How RS-based model calibration improves discharge estimates?

For the evaluation time period (2006–2008 for discharge, flood extent, TWS, ET and 2013–2014 for water level and soil moisture), calibration with all RS products led to improvements in discharge estimates (Figure 4a). For the calibration time period (2009-2012), TWS, ET and soil moisture RS products also led to improvements in discharge estimates, while water level and flood extent led to discharge overestimation in wet periods (Figure 4a). This could be due to high uncertainties in the observations (Figure 3a), but if this was the case, it would also be reflected in a poor performance for water level and flood extent when discharge is the target variable for calibration (Figure 4b), which does not occur. Therefore, calibration with discharge leads to reasonable parameter sets for the performance of discharge itself, and also water level and flood extent. However, it does not lead to the best hydraulic arrangement, which might be achieved more successfully when calibrating with water level or flood extent.
Nonetheless, both water level and flood extent observations are representative of a specific location in the basin (Figure 2), and calibration with these variables might lead to the best parameter arrangement for these locations, but not for the whole watershed. A more spatially-consistent use of these observations should improve their usability to constrain models and improve discharge estimates, such as the studies of Kittel et al. (2018), that used radar altimetry measurements at 12 locations in the basin, Schneider et al. (2017), that used data from 13 virtual stations, or Liu et al. (2015), that used water level measurements at four virtual stations, and flood extent for stream segments at different locations in the basin.
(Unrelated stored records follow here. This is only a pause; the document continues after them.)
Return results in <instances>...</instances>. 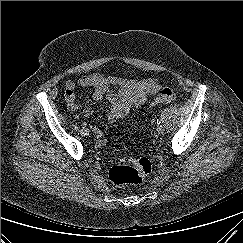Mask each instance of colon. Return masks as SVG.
<instances>
[{"instance_id": "obj_1", "label": "colon", "mask_w": 243, "mask_h": 243, "mask_svg": "<svg viewBox=\"0 0 243 243\" xmlns=\"http://www.w3.org/2000/svg\"><path fill=\"white\" fill-rule=\"evenodd\" d=\"M175 93L169 88L159 91L152 105L170 103L175 99ZM115 164L109 170V179L116 186L141 184L152 171V163L146 158L127 159L114 154Z\"/></svg>"}]
</instances>
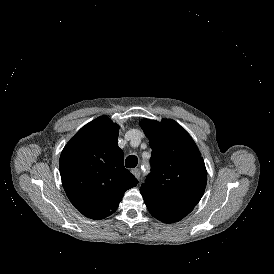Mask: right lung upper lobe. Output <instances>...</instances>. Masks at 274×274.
Instances as JSON below:
<instances>
[{"instance_id": "1", "label": "right lung upper lobe", "mask_w": 274, "mask_h": 274, "mask_svg": "<svg viewBox=\"0 0 274 274\" xmlns=\"http://www.w3.org/2000/svg\"><path fill=\"white\" fill-rule=\"evenodd\" d=\"M119 126L101 116L82 127L59 160L64 190L71 203L91 219L114 213L137 179L124 167L118 147Z\"/></svg>"}]
</instances>
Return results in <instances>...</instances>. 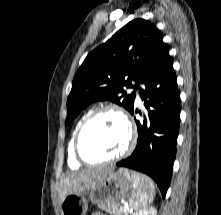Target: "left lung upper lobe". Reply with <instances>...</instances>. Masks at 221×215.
Instances as JSON below:
<instances>
[{"instance_id":"1","label":"left lung upper lobe","mask_w":221,"mask_h":215,"mask_svg":"<svg viewBox=\"0 0 221 215\" xmlns=\"http://www.w3.org/2000/svg\"><path fill=\"white\" fill-rule=\"evenodd\" d=\"M162 34L154 24L135 19L118 30L106 43L91 51L80 66L67 100L70 123L90 103L110 100L129 112L134 107L135 91L163 45Z\"/></svg>"}]
</instances>
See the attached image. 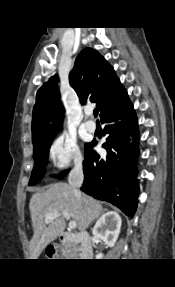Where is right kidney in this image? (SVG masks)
I'll list each match as a JSON object with an SVG mask.
<instances>
[{
  "label": "right kidney",
  "mask_w": 175,
  "mask_h": 287,
  "mask_svg": "<svg viewBox=\"0 0 175 287\" xmlns=\"http://www.w3.org/2000/svg\"><path fill=\"white\" fill-rule=\"evenodd\" d=\"M121 217L117 212L109 211L103 214L93 228V235L101 238L106 245L113 247L116 243L120 229ZM103 254L96 255V259H101Z\"/></svg>",
  "instance_id": "obj_1"
}]
</instances>
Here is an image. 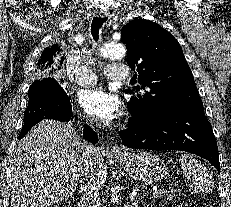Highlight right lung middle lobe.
<instances>
[{
	"label": "right lung middle lobe",
	"instance_id": "dd1d6c3e",
	"mask_svg": "<svg viewBox=\"0 0 231 207\" xmlns=\"http://www.w3.org/2000/svg\"><path fill=\"white\" fill-rule=\"evenodd\" d=\"M38 83H40V80L35 81V82L30 86L29 91H28L29 99H31V98L33 97V94H34V92H33L34 87H32V86H33V85H36V84H38Z\"/></svg>",
	"mask_w": 231,
	"mask_h": 207
}]
</instances>
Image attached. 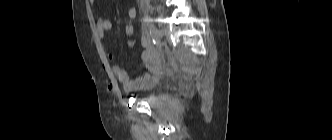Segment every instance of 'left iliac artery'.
Here are the masks:
<instances>
[{
  "mask_svg": "<svg viewBox=\"0 0 332 140\" xmlns=\"http://www.w3.org/2000/svg\"><path fill=\"white\" fill-rule=\"evenodd\" d=\"M144 22L146 23V27L151 35L154 34V24H153V19L149 15H145L144 17Z\"/></svg>",
  "mask_w": 332,
  "mask_h": 140,
  "instance_id": "44dca946",
  "label": "left iliac artery"
}]
</instances>
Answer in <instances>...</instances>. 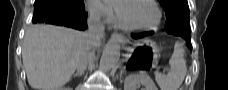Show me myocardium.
Instances as JSON below:
<instances>
[{
	"label": "myocardium",
	"mask_w": 228,
	"mask_h": 90,
	"mask_svg": "<svg viewBox=\"0 0 228 90\" xmlns=\"http://www.w3.org/2000/svg\"><path fill=\"white\" fill-rule=\"evenodd\" d=\"M134 1H138V0H123V1H120L119 4L117 5V16H118V20H119L120 24L122 25V27H124L125 29H128V30L143 31V32L157 30L160 27L161 22H162V11H161L158 3L155 0H146V1L150 2L157 11V21H156L155 25H153L151 27H141V26L131 25L126 21V19L123 16V13H122V7L126 4L134 2Z\"/></svg>",
	"instance_id": "myocardium-1"
}]
</instances>
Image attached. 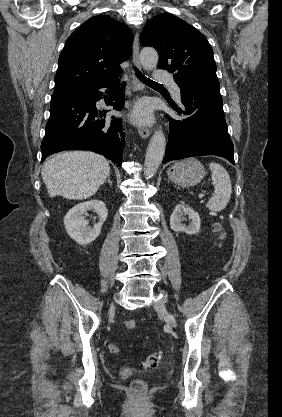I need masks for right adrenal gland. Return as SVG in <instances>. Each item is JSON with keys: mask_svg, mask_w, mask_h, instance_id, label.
<instances>
[{"mask_svg": "<svg viewBox=\"0 0 282 417\" xmlns=\"http://www.w3.org/2000/svg\"><path fill=\"white\" fill-rule=\"evenodd\" d=\"M107 182H109V184H112V180H111L110 176H107Z\"/></svg>", "mask_w": 282, "mask_h": 417, "instance_id": "obj_1", "label": "right adrenal gland"}]
</instances>
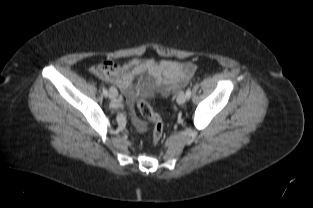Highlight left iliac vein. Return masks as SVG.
Returning <instances> with one entry per match:
<instances>
[{
  "mask_svg": "<svg viewBox=\"0 0 313 208\" xmlns=\"http://www.w3.org/2000/svg\"><path fill=\"white\" fill-rule=\"evenodd\" d=\"M186 99H187L186 94H185V92L182 91L179 93V95L177 97V103L182 105L186 102Z\"/></svg>",
  "mask_w": 313,
  "mask_h": 208,
  "instance_id": "1",
  "label": "left iliac vein"
}]
</instances>
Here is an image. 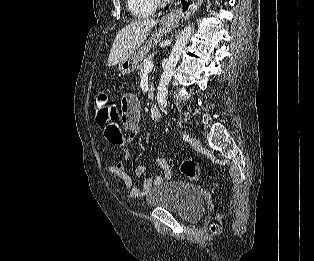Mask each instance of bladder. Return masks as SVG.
<instances>
[{"instance_id": "obj_1", "label": "bladder", "mask_w": 314, "mask_h": 261, "mask_svg": "<svg viewBox=\"0 0 314 261\" xmlns=\"http://www.w3.org/2000/svg\"><path fill=\"white\" fill-rule=\"evenodd\" d=\"M151 208L171 211L186 221H195L204 208V196L193 184L168 181L152 188L146 198Z\"/></svg>"}]
</instances>
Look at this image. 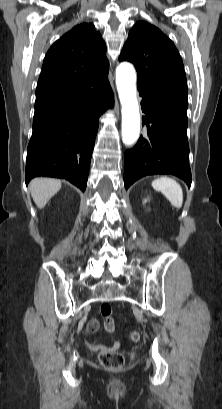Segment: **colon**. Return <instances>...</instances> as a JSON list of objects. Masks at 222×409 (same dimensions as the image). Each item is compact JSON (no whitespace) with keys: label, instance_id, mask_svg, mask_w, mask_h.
<instances>
[{"label":"colon","instance_id":"obj_1","mask_svg":"<svg viewBox=\"0 0 222 409\" xmlns=\"http://www.w3.org/2000/svg\"><path fill=\"white\" fill-rule=\"evenodd\" d=\"M101 315L105 318V329L108 332H112L114 330V322L111 318L112 315V307L108 303H104L101 305L100 308ZM129 339L132 342L140 341V334L136 331H133L129 334ZM99 360L101 364L109 370H119L125 364L124 355L120 352L114 351H103L99 355Z\"/></svg>","mask_w":222,"mask_h":409}]
</instances>
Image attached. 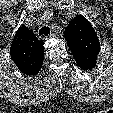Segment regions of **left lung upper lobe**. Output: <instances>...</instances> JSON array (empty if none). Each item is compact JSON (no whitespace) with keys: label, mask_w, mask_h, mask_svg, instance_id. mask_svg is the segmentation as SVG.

RS variables as TWS, ET, and soil moisture were able to improve discharge estimates by S =13.7%, S= 52.9%, and S = 27.0% (Figure 5-I, calibration period) or S = 27.4%, S= 6.1%, S= 12.3% (Figure 5-II, evaluation period), which is especially relevant in the context of the Prediction in Ungauged Basins initiative (Hrachowitz et al., 2013; Sivapalan et al., 2003). These results agree with previous studies, such as López et al. (2017) that found good performances in discharge estimates by model calibration with GLEAM ET and ESA CCI soil moisture, or Nijzink et al. (2018), that found improvements in discharge by using soil moisture products (AMSR-E, ASCAT) and TWS from GRACE.
The multi-variable calibration experiment considering all variables except discharge (Figure 5b) resulted in a Skill Score of S = 17.4% for discharge in the evaluation period. This is relevant for estimating discharge in poorly gauged basins. Nonetheless, for the calibration period, Skill Score had a low value (S = 1.7%), reflecting some limitations when retrieving discharges, probably because of potential trade-offs between variables (Koppa et al., 2019). RS uncertainties could be better incorporated into the calibration, for instance by using bias-insensitive metrics (e.g., Demirel et al., 2018; Zink et al., 2018; Dembele et al., 2020), or explicitly including them into the objective functions (Aires, 2014; Croke, 2009; Foglia et al., 2009; Peña-Arancibia et al., 2015).